**Records to use:**
↓↓↓

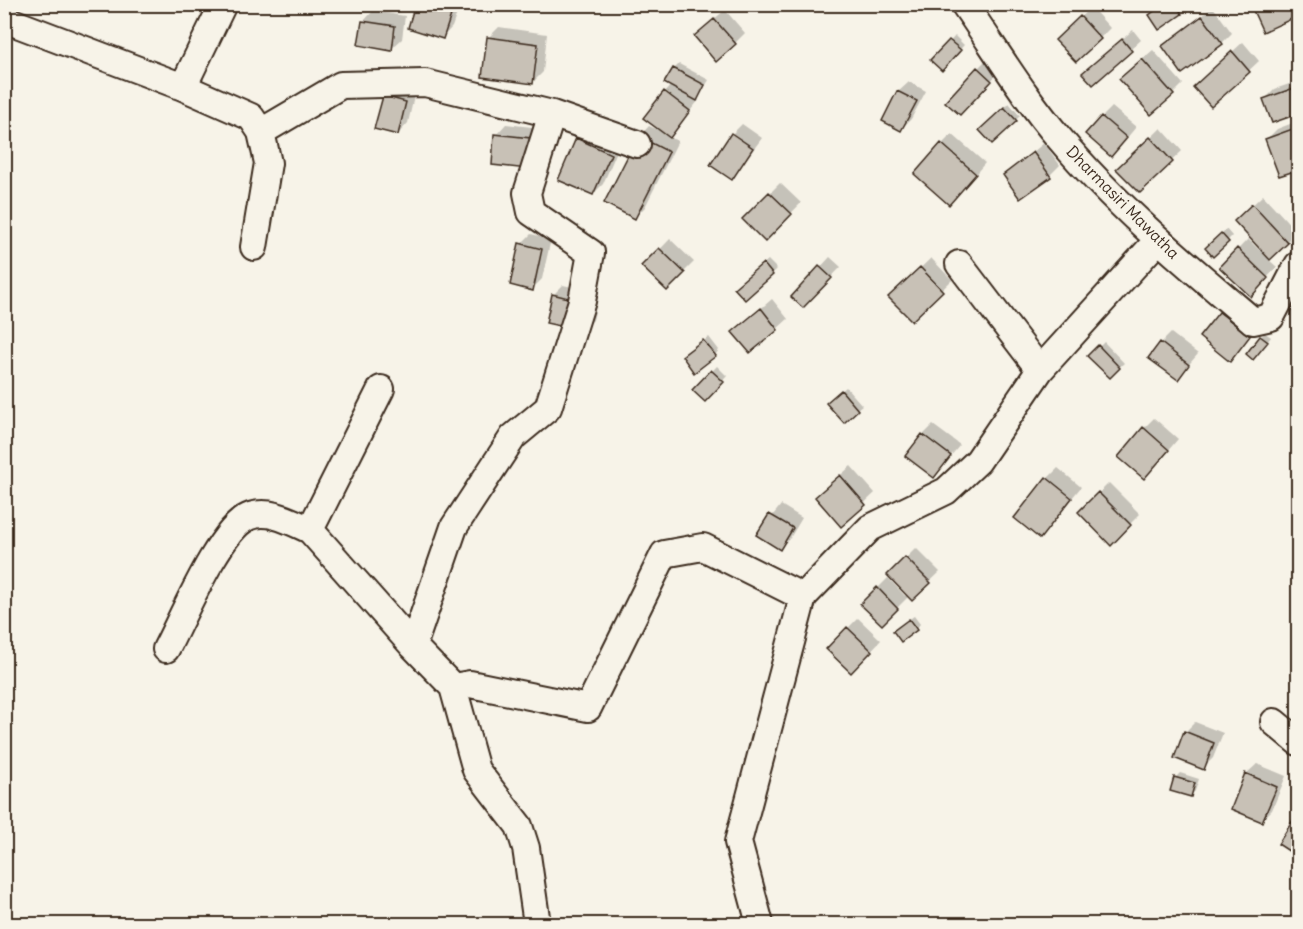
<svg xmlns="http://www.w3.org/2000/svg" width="1303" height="929" font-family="Delius,sans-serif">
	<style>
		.shadow { fill: #0003 }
		.building { fill: #c8c1b6; stroke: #3b2a1e; stroke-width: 1.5 }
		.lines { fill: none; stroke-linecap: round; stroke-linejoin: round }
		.street-casing { stroke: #3b2a1e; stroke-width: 30 }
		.street { stroke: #f7f3e8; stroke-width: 26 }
		.labels { text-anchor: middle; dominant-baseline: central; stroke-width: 6; stroke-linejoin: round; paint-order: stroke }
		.street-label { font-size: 16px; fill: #3b2a1e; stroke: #f7f3e8 }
	</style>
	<rect width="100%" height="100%" fill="#f7f3e8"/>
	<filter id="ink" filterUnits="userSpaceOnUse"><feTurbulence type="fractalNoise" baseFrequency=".0167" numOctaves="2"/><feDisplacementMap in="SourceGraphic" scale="12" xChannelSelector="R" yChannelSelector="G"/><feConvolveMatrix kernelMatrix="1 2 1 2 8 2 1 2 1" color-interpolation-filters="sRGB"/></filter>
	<g filter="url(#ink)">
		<!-- shadow -->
		<path class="shadow" d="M417 4H473L470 7 460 5 452 27 442 38 410 27Z
			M1164 4H1183L1186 8 1181 13 1151 15Z
			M1091 7 1110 28 1100 38 1067 30Z
			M1213 7 1232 33 1222 43 1164 46Z
			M725 10 745 33 735 43 706 26Z
			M373 11 405 16 402 39 391 49 363 22Z
			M499 27 547 34 543 72 532 83 489 37Z
			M1133 30 1141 40 1093 83 1094 63Z
			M955 36 964 45 942 69 933 60Z
			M1243 42 1259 61 1212 105 1205 77Z
			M1153 50 1183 84 1173 94 1131 69Z
			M988 58 1001 70 970 103 978 68Z
			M679 64 709 80 697 99 699 100 669 137 678 141 645 207 635 217 639 137 649 126 665 133V92L671 85 674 69Z
			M1298 81V112L1273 121 1265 99 1275 89Z
			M909 82 926 91 911 119 901 129 898 92Z
			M394 87 415 92 408 123 398 134 384 97Z
			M1009 103 1020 116 992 142 981 130Z
			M1112 107 1136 127 1121 145 1102 117Z
			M1298 121V168L1280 174 1267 139 1277 129Z
			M506 124 540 128 527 168 496 135Z
			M742 124 762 138 732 178V134Z
			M1161 128 1182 151 1140 191 1129 159Z
			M588 129 620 144 603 184 593 194 578 139Z
			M952 134 985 163 959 193 942 144Z
			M1044 143 1060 165 1050 175H1005Z
			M780 183 801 203 765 240 744 219Z
			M1263 195 1297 232 1268 259 1277 267 1251 295 1221 267 1248 239 1260 251 1262 250 1246 211Z
			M1226 229 1232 236 1213 255 1207 248Z
			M531 234 551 239 542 279 532 289 521 244Z
			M670 239 694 262 667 289 644 266Z
			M830 257 841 267 803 306 793 297Z
			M931 258 952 280 912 319 890 297Z
			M768 260 777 269 772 274 741 283Z
			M563 285 599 293 593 320 583 330 553 295Z
			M772 299 788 319 777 329 734 332Z
			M1230 303 1259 325 1230 360 1220 313Z
			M1171 333 1198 354 1177 378 1161 343Z
			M1265 333 1271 337 1258 354 1261 337Z
			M709 337 719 350 715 355 689 352Z
			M1104 342 1124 363 1110 376 1090 356Z
			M717 366 727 376 705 400 694 390Z
			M846 387 862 405 857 409 833 398Z
			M1154 418 1178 439 1154 467 1144 428Z
			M933 425 960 445 934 476 923 435Z
			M851 466 875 493 841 525 827 487Z
			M1058 468 1081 487 1040 537 1048 478Z
			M1109 483 1140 514 1111 543 1080 512Z
			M781 505 802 518 790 538 780 548 758 534Z
			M916 548 940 572 912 599 909 596 882 623 862 604 888 578 905 596 907 594 889 575Z
			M914 616 920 624 916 629 899 626Z
			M858 618 881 640 861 661 848 628Z
			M1195 722 1223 733 1213 758 1203 768 1185 732Z
			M1257 764 1286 776 1272 810 1262 820 1246 774Z
			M1180 773 1199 779 1195 791 1191 795 1175 778Z
			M1298 814V855L1280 843Z"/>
		<!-- building -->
		<path class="building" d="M415 4 451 15 443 39 408 28Z
			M452 4H472L470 9Z
			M1113 4H1127L1117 11Z
			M1164 4H1176L1182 14 1159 30 1149 15Z
			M1250 4H1298V16L1263 32Z
			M1080 16 1101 39 1076 62 1055 40Z
			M1202 16 1223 44 1182 74 1162 46Z
			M714 19 736 44 716 62 694 36Z
			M362 21 395 26 392 51 358 45Z
			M487 37 538 44 533 84 482 77Z
			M1122 39 1132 51 1093 85 1082 73Z
			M949 40 961 50 942 71 930 60Z
			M1232 51 1250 72 1211 107 1193 87Z
			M1142 59 1174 95 1151 115 1119 79Z
			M977 67 992 81 960 115 945 102Z
			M673 68 705 85 697 101 664 83Z
			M1294 88 1298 100V114L1272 123 1263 99Z
			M664 91 690 111 670 138 643 118Z
			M897 91 917 101 901 131 882 121Z
			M383 96 406 102 398 135 374 129Z
			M1004 107 1017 121 992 144 979 130Z
			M1101 116 1127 138 1111 157 1085 134Z
			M1298 127V170L1279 176 1265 139Z
			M731 133 753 148 732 180 710 165Z
			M494 134 531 138 528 169 492 165Z
			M638 136 669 152 635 219 604 203Z
			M1150 137 1173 162 1140 193 1116 169Z
			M576 138 611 154 593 195 558 180Z
			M941 143 976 174 949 205 914 174Z
			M1033 152 1051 177 1020 199 1003 175Z
			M769 192 792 214 765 242 742 219Z
			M1252 204 1288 243 1270 260 1234 221Z
			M1221 233 1229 242 1213 257 1205 248Z
			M519 243 542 249 533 291 510 285Z
			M659 248 685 273 667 291 641 266Z
			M1237 248 1268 278 1251 297 1219 267Z
			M763 263 773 275 745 300 734 288Z
			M819 266 832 278 803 308 791 297Z
			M920 267 943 291 912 321 888 297Z
			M552 294 589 303 583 331 546 323Z
			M761 308 778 330 750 353 732 332Z
			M1219 312 1250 336 1230 362 1199 337Z
			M1260 336 1268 342 1253 360 1246 354Z
			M703 340 716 356 694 373 682 356Z
			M1160 342 1189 365 1178 380 1148 358Z
			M1098 345 1120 368 1110 378 1087 356Z
			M711 370 724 382 705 402 692 390Z
			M841 390 858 410 844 423 826 403Z
			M1143 427 1169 450 1144 479 1118 457Z
			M922 434 951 456 934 478 905 456Z
			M840 475 866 505 841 527 815 497Z
			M1046 477 1072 498 1040 539 1014 518Z
			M1098 492 1131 525 1111 546 1078 512Z
			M769 514 793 528 780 550 756 535Z
			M905 557 931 583 912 601 887 575Z
			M877 587 898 609 882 625 860 604Z
			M909 619 917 630 901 642 893 631Z
			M847 627 872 651 851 673 826 649Z
			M1184 731 1214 743 1204 770 1174 758Z
			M1245 773 1277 787 1262 822 1231 809Z
			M1174 777 1195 783 1191 797 1170 791Z
			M1298 812V857L1278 844Z"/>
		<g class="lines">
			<defs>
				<path id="street" d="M964 4C996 50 1024 97 1060 139 1117 207 1186 264 1253 321L1271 317 1298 265
					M4 19 183 87 251 117 261 132 268 163 254 247
					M183 87 223 4
					M261 132 341 85 425 83 552 114 637 144
					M959 264 1040 370
					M381 389 310 530 413 646 453 687 476 770 519 826 526 848 537 924
					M413 646 454 527 513 437 548 408 582 301 591 253 531 212 527 193 552 114
					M166 649C182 619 219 530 248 517 269 508 292 522 310 530
					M453 687 470 684 588 708 664 554 703 547 803 597
					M1274 722 1298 742
					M760 924 738 842 803 597 870 528 946 491 978 461 1040 370 1158 240"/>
			</defs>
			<!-- street casing -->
			<use href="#street" class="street-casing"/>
			<!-- street -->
			<use href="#street" class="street"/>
		</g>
	</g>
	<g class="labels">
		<!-- street labels -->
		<g class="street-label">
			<text transform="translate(1123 202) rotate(45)">Dharmasiri Mawatha</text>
		</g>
	</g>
	<!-- margin -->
	<rect width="1303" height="929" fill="none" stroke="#f7f3e8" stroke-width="24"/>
	<rect x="12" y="12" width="1279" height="905" fill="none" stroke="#3b2a1e" stroke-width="2" filter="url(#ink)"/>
</svg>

↑↑↑

**Your goal:** Search the listing for "lines" and show every line where it occurs.

**Answer section:**
		.lines { fill: none; stroke-linecap: round; stroke-linejoin: round }
		<g class="lines">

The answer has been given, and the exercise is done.